Moshood Adisa Olabisi Ajala, also known as Ọlábísí Àjàlá, was a Nigerian journalist, travel writer, actor, and later Lagos socialite. He is famous for being a globe-trotter, with escapades in Israel, Egypt, Palestine, India, the United States, and elsewhere. His only published book, which covered his travel adventures, was titled An African Abroad published in 1963. His name, in Nigeria today, is synonymous with 'travel'. His name is used as a slang today in Nigeria to tease people who cannot seem to stay in one place. They are called : ‘Ajala the traveller’.

Early life and education 
Olabisi Ajala was born in Ghana in either 1929 or 1934 to a Nigerian family. It was a polygamous family, with about thirty children and four wives. Olabisi was the twenty-fifth. When he was a child, his family moved to Nigeria. There he attended Baptist Academy in Lagos and Ibadan Boys’ High School in Ibadan.

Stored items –
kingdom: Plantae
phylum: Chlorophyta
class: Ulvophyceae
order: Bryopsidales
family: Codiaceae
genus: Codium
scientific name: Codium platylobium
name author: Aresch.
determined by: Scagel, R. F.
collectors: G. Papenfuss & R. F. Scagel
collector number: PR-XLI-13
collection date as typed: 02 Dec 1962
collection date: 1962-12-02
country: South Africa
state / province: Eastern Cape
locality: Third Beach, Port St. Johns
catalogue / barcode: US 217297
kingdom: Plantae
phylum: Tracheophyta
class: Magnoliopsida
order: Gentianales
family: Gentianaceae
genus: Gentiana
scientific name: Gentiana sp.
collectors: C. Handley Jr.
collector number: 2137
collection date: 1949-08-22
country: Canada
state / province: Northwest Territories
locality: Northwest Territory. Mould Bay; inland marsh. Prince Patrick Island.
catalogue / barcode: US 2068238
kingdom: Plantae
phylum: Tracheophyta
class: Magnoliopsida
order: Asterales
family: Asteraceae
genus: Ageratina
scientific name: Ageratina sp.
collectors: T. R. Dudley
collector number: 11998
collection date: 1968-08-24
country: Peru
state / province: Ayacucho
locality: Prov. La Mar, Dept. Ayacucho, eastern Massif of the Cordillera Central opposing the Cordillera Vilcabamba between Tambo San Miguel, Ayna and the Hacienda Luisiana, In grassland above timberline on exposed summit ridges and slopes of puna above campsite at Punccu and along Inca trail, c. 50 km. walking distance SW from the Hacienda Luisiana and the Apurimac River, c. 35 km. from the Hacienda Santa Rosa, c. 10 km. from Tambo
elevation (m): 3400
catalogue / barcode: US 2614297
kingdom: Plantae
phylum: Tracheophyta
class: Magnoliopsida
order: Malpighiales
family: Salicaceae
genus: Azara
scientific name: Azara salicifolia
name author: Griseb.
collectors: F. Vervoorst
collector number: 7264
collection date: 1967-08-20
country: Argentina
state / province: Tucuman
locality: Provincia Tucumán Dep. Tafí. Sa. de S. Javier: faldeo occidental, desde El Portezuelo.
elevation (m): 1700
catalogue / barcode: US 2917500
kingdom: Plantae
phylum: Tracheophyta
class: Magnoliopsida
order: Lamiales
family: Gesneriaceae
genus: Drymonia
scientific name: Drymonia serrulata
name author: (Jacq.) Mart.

WHAT IS BEING ASKED –
Copy the passage of the text on Olabisi Ajala from "Moshood Adisa Olabisi" up to and including "called : ‘Ajala the traveller’.".

THE ANSWER –
Moshood Adisa Olabisi Ajala, also known as Ọlábísí Àjàlá, was a Nigerian journalist, travel writer, actor, and later Lagos socialite. He is famous for being a globe-trotter, with escapades in Israel, Egypt, Palestine, India, the United States, and elsewhere. His only published book, which covered his travel adventures, was titled An African Abroad published in 1963. His name, in Nigeria today, is synonymous with 'travel'. His name is used as a slang today in Nigeria to tease people who cannot seem to stay in one place. They are called : ‘Ajala the traveller’.